Rising Short Interest
As seen above, the short interest of Inovio has been steadily increasing since the beginning of the year, thus indicating greater number of investors deeming the company overvalued. During this same time, INO shares have spiked by nearly 320%, punishing those who are betting against the stock. The decrease in the short interest experienced in late August and early September was driven by covering short sellers who feared a looming partnership. Following the Roche deal, short interest jumped back up to roughly 7% of outstanding shares. This escalated short selling activity explains why Inovio has seen a lower price through late September and October.
Inovio does not represent a worthwhile risk/reward ratio for short sellers as potential upside far outweighs the limited downside. Given that development stage biotechs are volatile to begin with, short traders are playing with fire. As calculations above demonstrated, the deal with Roche may have not been fully accounted for. INO-5150 Phase I initiation, the first regulatory milestone with Roche, could potentially be accomplished by the end of the year. This could easily trigger a rally in the price that would leave shorts running for cover. Moreover, Inovio's broad pipeline of candidates ripe for partnerships present the possibility of closing additional deals. These are just a few of the risks shorts face when betting against Inovio.
Arguments against Inovio are diminishing
Inovio has been one of the most aggressive pursuers of non-dilutive funding to subsidize operations. In the last 5 years, the company has received almost $60M in funding from universities, governments, foundations and corporate partners. These include, but are not limited to, the US military, National Cancer Society, UPenn and, most recently, Roche. Such a broad base of external support validates the company and their immunotherapy technology, which bodes well for the future as discussion for additional sponsorship is ongoing.

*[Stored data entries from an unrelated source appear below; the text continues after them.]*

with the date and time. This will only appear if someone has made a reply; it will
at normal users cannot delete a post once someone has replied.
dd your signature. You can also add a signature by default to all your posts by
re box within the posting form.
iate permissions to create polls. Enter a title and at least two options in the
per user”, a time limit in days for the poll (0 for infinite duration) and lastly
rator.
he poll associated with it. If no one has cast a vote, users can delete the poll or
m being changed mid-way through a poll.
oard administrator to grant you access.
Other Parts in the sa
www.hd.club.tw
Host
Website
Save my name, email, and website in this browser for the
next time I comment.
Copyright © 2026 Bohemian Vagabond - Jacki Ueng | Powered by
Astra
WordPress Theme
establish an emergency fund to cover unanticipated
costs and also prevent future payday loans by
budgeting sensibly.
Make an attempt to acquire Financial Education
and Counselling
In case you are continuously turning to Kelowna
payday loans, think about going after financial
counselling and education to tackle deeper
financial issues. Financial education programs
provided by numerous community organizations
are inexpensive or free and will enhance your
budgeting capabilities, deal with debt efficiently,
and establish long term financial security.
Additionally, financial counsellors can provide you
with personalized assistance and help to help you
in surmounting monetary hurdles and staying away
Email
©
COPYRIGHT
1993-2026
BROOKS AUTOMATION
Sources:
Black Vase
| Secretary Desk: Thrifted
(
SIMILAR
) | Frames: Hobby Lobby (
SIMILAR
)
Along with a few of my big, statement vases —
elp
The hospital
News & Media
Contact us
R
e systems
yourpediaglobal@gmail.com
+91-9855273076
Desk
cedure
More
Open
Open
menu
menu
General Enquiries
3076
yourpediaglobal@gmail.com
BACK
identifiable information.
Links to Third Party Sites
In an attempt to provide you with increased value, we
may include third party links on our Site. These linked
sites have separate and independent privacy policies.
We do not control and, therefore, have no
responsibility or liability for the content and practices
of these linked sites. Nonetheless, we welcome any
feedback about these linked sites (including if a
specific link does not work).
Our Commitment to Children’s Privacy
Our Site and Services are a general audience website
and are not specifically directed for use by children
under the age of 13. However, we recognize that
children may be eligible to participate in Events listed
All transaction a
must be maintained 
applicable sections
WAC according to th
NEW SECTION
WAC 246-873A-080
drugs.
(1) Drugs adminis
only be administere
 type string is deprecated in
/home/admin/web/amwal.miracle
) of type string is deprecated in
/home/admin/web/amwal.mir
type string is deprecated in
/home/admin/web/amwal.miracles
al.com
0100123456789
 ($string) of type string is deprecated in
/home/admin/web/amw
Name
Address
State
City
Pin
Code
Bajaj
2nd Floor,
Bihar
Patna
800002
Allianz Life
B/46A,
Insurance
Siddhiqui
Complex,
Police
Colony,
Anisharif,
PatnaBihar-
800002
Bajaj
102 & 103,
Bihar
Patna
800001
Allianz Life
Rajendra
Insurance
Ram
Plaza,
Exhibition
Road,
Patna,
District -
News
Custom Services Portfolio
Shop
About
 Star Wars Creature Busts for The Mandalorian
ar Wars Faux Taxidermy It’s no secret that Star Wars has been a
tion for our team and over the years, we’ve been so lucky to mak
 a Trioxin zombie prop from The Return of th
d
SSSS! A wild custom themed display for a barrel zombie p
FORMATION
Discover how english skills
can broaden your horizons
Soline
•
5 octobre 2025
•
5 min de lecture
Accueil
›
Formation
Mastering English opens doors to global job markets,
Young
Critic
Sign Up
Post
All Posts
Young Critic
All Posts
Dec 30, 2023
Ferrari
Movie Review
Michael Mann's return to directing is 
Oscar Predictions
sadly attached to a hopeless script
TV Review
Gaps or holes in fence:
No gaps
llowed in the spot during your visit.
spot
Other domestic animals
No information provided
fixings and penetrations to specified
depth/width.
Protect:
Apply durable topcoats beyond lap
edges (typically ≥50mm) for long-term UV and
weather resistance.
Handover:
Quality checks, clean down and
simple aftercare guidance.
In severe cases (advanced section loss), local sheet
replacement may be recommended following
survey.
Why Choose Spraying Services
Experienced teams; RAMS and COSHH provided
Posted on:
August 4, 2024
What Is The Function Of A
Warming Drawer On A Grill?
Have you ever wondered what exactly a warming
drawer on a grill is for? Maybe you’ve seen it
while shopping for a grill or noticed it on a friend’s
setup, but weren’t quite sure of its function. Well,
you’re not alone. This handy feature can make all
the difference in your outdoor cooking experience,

Inovio's financial position is sound seeing that the company has zero debt and over $40M in cash, enough to fund operations until 3Q 2015. This first potential milestone payment from Roche could be received as early as the end of 2013, which would further strengthen Inovio's balance sheet. Essentially, this eliminates any financing risk for the foreseeable future.
VGX-3100: Lead Candidate Program
The expected VGX-3100 efficacy data in mid-2014 is of the utmost importance to Inovio's success moving forward. The cervical dysplasia vaccine is the most advanced therapeutic treatment and is internally funded, meaning there is enormous potential for another large pharma partner. VGX-3100 could be the prospective program that becomes INO's first commercialized product, providing the company with a consistent revenue stream. To make evident the type of value positive Phase II data creates, look no further than Incyte (INCY) and Vertex Pharma (VRTX). Respectively, each company's shares surged 33% and 62% on Phase II data that added over $8 billion worth of value combined. Assuming Inovio announces positive Phase II data in 2014, which it has developed a tendency to do thus far in 2013; the company will be met with an imminent partnership and as a result headed to new highs.
The increased presence of short sellers in the last month has put a lid on Inovio's price, which in my opinion, has yet to fully factor in the impact of Roche collaboration. These investors, however, are treading in dangerous territory due to the company's firm financial position and range of possible catalysts that could hint at progressing operations. As Inovio advances along with its platform technology, it is only a matter of time before this mispriced opportunity is corrected.